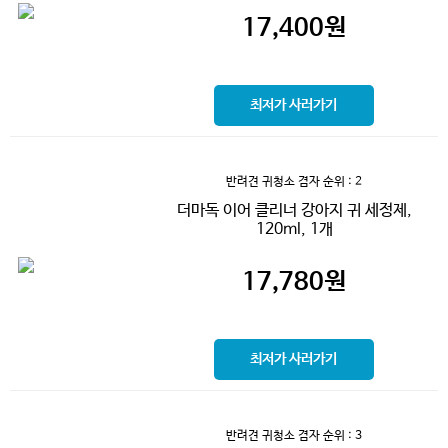
17,400
원
최저가 사러가기
반려견 귀청소 겸자
순위 : 2
더마독 이어 클리너 강아지 귀 세정제,
120ml, 1개
17,780
원
최저가 사러가기
반려견 귀청소 겸자
순위 : 3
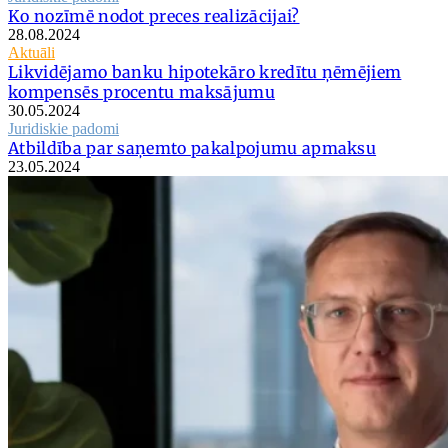
Ko nozīmē nodot preces realizācijai?
28.08.2024
Aktuāli
Likvidējamo banku hipotekāro kredītu ņēmējiem
kompensēs procentu maksājumu
30.05.2024
Juridiskie padomi
Atbildība par saņemto pakalpojumu apmaksu
23.05.2024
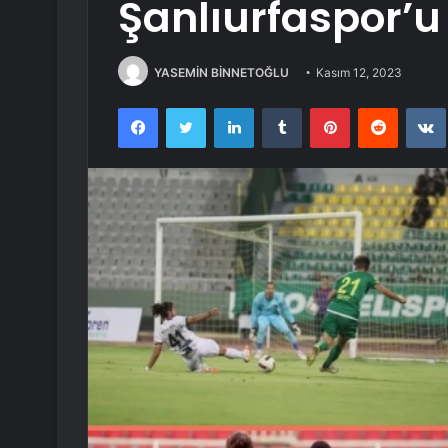
Şanlıurfaspor’u
YASEMİN BİNNETOĞLU
Kasım 12, 2023
Facebook
Twitter
LinkedIn
Tumblr
Pinterest
Reddit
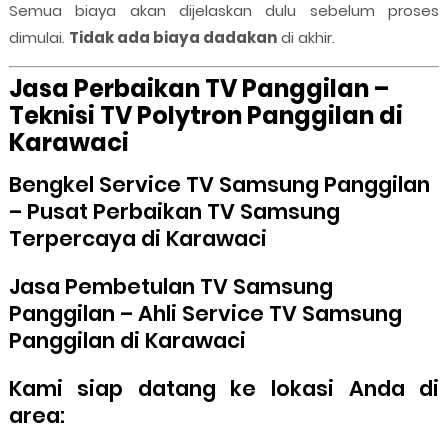
Semua biaya akan dijelaskan dulu sebelum proses
dimulai.
Tidak ada biaya dadakan
di akhir.
Jasa Perbaikan TV Panggilan –
Teknisi TV Polytron Panggilan di
Karawaci
Bengkel Service TV Samsung Panggilan
– Pusat Perbaikan TV Samsung
Terpercaya di Karawaci
Jasa Pembetulan TV Samsung
Panggilan – Ahli Service TV Samsung
Panggilan di Karawaci
Kami siap datang ke lokasi Anda di
area:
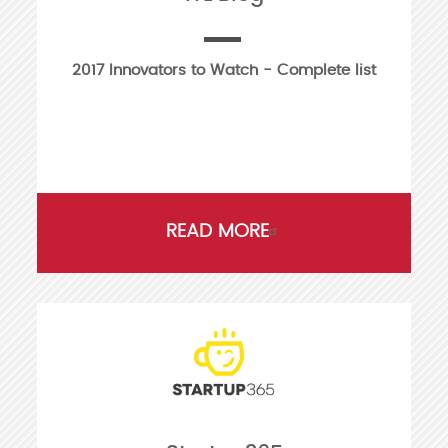
2017 Innovators to Watch - Complete list
READ MORE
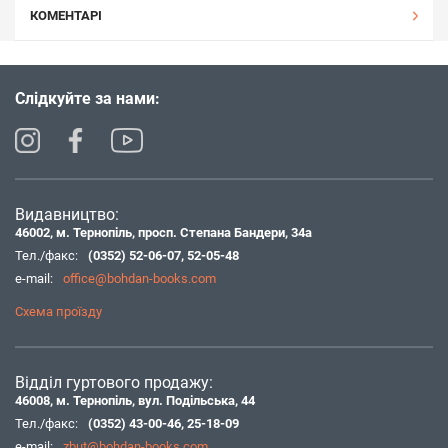
КОМЕНТАРІ
Слідкуйте за нами:
Видавництво:
46002, м. Тернопіль, просп. Степана Бандери, 34а
Тел./факс:
(0352) 52-06-07
,
52-05-48
e-mail:
office@bohdan-books.com
Схема проїзду
Відділ гуртового продажу:
46008, м. Тернопіль, вул. Подільська, 44
Тел./факс:
(0352) 43-00-46
,
25-18-09
e-mail:
zbut@bohdan-books.com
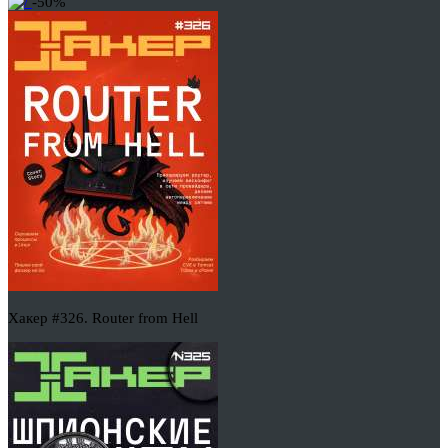
-50%
Хакер #326. Router from Hell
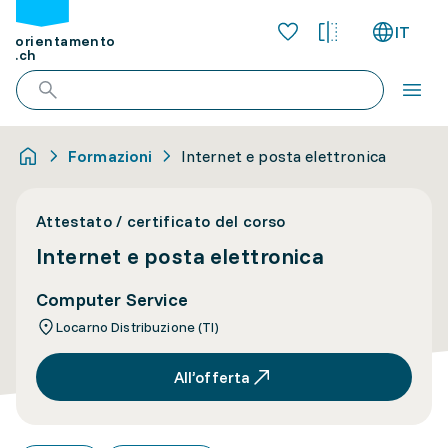
IT
orientamento
.ch
Formazioni
Internet e posta elettronica
Attestato / certificato del corso
Internet e posta elettronica
Computer Service
Locarno Distribuzione (TI)
All’offerta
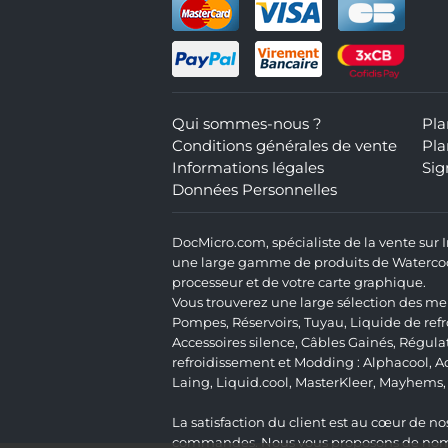
Qui sommes-nous ?
Pla
Conditions générales de vente
Pla
Informations légales
Sig
Données Personnelles
DocMicro.com, spécialiste de la vente sur
une large gamme de produits de Watercooli
processeur et de votre carte graphique.
Vous trouverez une large sélection des mei
Pompes
,
Réservoirs
,
Tuyau
,
Liquide de ref
Accessoires silence
,
Câbles Gainés
,
Régula
refroidissement et Modding :
Alphacool
,
A
Laing
,
Liquid.cool
,
MasterKleer
,
Mayhems
La satisfaction du client est au cœur de nos
commandes. Nous vous proposons de nombre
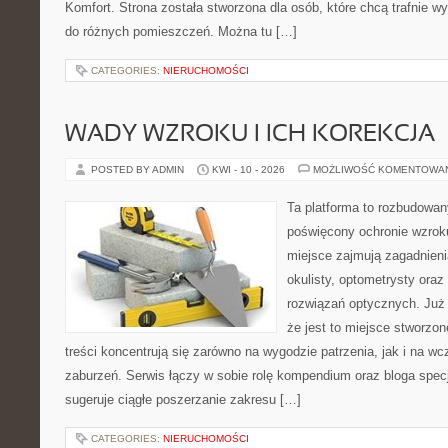
Komfort. Strona została stworzona dla osób, które chcą trafnie wy
do różnych pomieszczeń. Można tu […]
CATEGORIES:
NIERUCHOMOŚCI
WADY WZROKU I ICH KOREKCJA
POSTED BY ADMIN
KWI - 10 - 2026
MOŻLIWOŚĆ KOMENTOWA
Ta platforma to rozbudowa
poświęcony ochronie wzroku
miejsce zajmują zagadnieni
okulisty, optometrysty oraz
rozwiązań optycznych. Już 
że jest to miejsce stworzon
treści koncentrują się zarówno na wygodzie patrzenia, jak i na
zaburzeń. Serwis łączy w sobie rolę kompendium oraz bloga specja
sugeruje ciągłe poszerzanie zakresu […]
CATEGORIES:
NIERUCHOMOŚCI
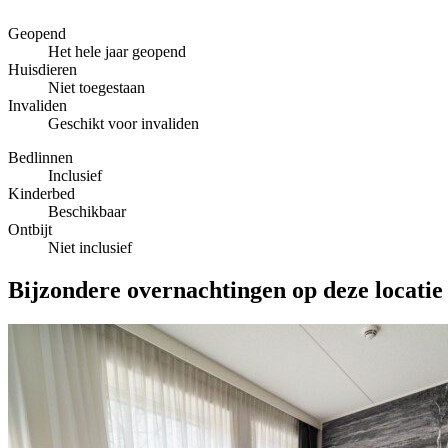
Geopend
Het hele jaar geopend
Huisdieren
Niet toegestaan
Invaliden
Geschikt voor invaliden
Bedlinnen
Inclusief
Kinderbed
Beschikbaar
Ontbijt
Niet inclusief
Bijzondere overnachtingen op deze locatie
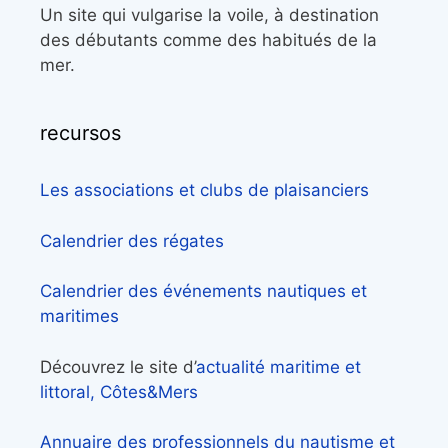
Un site qui vulgarise la voile, à destination
des débutants comme des habitués de la
mer.
recursos
Les associations et clubs de plaisanciers
Calendrier des régates
Calendrier des événements nautiques et
maritimes
Découvrez le site d’
actualité maritime et
littoral, Côtes&Mers
Annuaire des professionnels du nautisme et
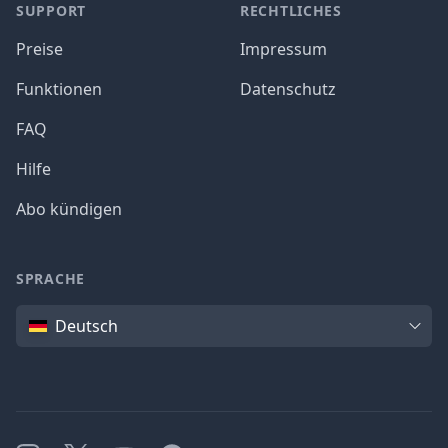
SUPPORT
RECHTLICHES
Preise
Impressum
Funktionen
Datenschutz
FAQ
Hilfe
Abo kündigen
SPRACHE
Sprache
Deutsch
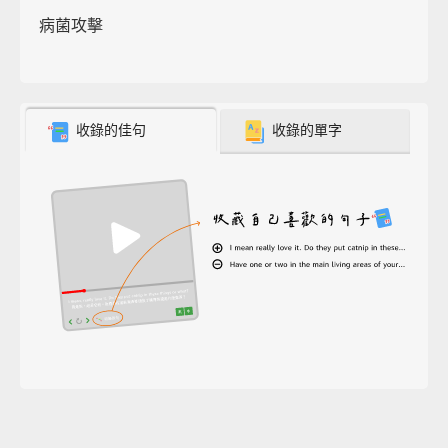
病菌攻擊
收錄的佳句
收錄的單字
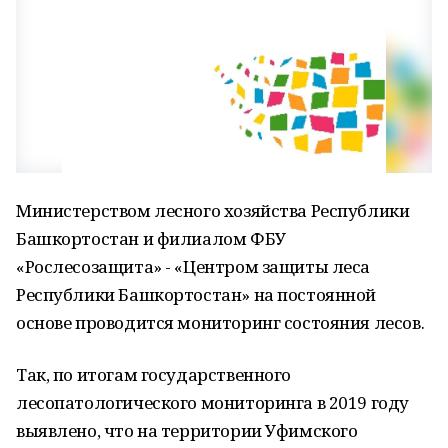
Министерством лесного хозяйства Республики
Башкортостан и филиалом ФБУ
«Рослесозащита» - «Центром защиты леса
Республики Башкортостан» на постоянной
основе проводится мониторинг состояния лесов.
Так, по итогам государственного
лесопатологического мониторинга в 2019 году
выявлено, что на территории Уфимского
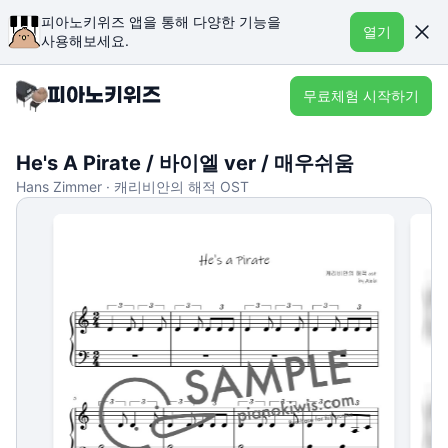
피아노키위즈 앱을 통해 다양한 기능을
열기
사용해보세요.
무료체험 시작하기
He's A Pirate / 바이엘 ver / 매우쉬움
Hans Zimmer · 캐리비안의 해적 OST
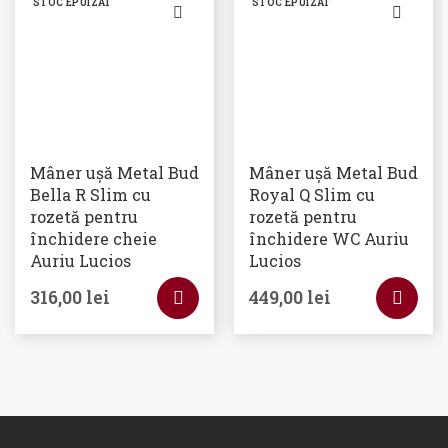
STOC EPUIZAT
STOC EPUIZAT
Mâner ușă Metal Bud
Mâner ușă Metal Bud
Bella R Slim cu
Royal Q Slim cu
rozetă pentru
rozetă pentru
închidere cheie
închidere WC Auriu
Auriu Lucios
Lucios
316,00
lei
449,00
lei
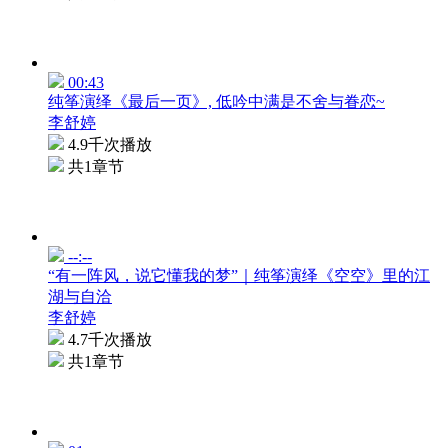
00:43
纯筝演绎《最后一页》, 低吟中满是不舍与眷恋~
李舒婷
4.9千次播放
共1章节
--:--
“有一阵风，说它懂我的梦”｜纯筝演绎《空空》里的江
湖与自洽
李舒婷
4.7千次播放
共1章节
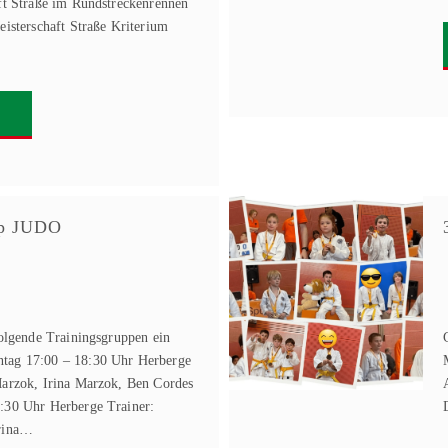
ft Straße im Rundstreckenrennen
eisterschaft Straße Kriterium
pp JUDO
folgende Trainingsgruppen ein
tag 17:00 – 18:30 Uhr Herberge
Marzok, Irina Marzok, Ben Cordes
:30 Uhr Herberge Trainer:
Irina…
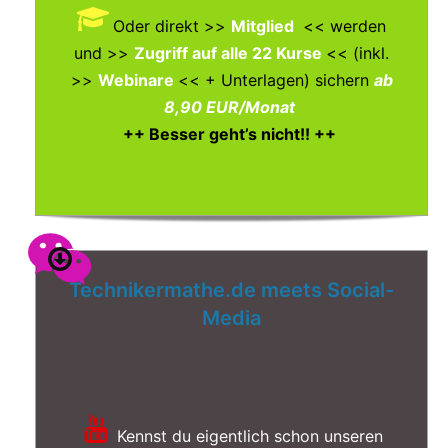
Oder direkt >>
Mitglied
<< werden
und >>
Zugriff auf alle 22 Kurse
<< (inkl.
>>
Webinare
<< + Unterlagen)
sichern
ab
8,90 EUR/Monat
++ Besser geht’s nicht!! ++
Technikermathe.de meets Social-
Media
Kennst du eigentlich schon unseren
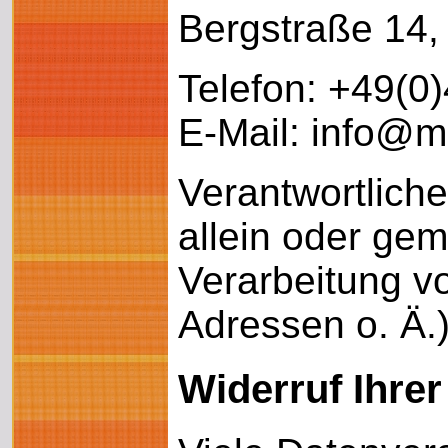
Bergstraße 14,
Telefon: +49(0)
E-Mail: info@ma
Verantwortliche 
allein oder ge
Verarbeitung v
Adressen o. Ä.)
Widerruf Ihrer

——

* [WHAT THE EXERCISE ASKS]
In the entries above, find the line that contains "Şanlıurfaspor’u", then repeat exactly every line from the first one through that line, with no pictures.

* [SOLUTION]
17,400
원
최저가 사러가기
반려견 귀청소 겸자
순위 : 2
더마독 이어 클리너 강아지 귀 세정제,
120ml, 1개
17,780
원
최저가 사러가기
반려견 귀청소 겸자
순위 : 3
Ko nozīmē nodot preces realizācijai?
28.08.2024
Aktuāli
Likvidējamo banku hipotekāro kredītu ņēmējiem
kompensēs procentu maksājumu
30.05.2024
Juridiskie padomi
Atbildība par saņemto pakalpojumu apmaksu
23.05.2024
Şanlıurfaspor’u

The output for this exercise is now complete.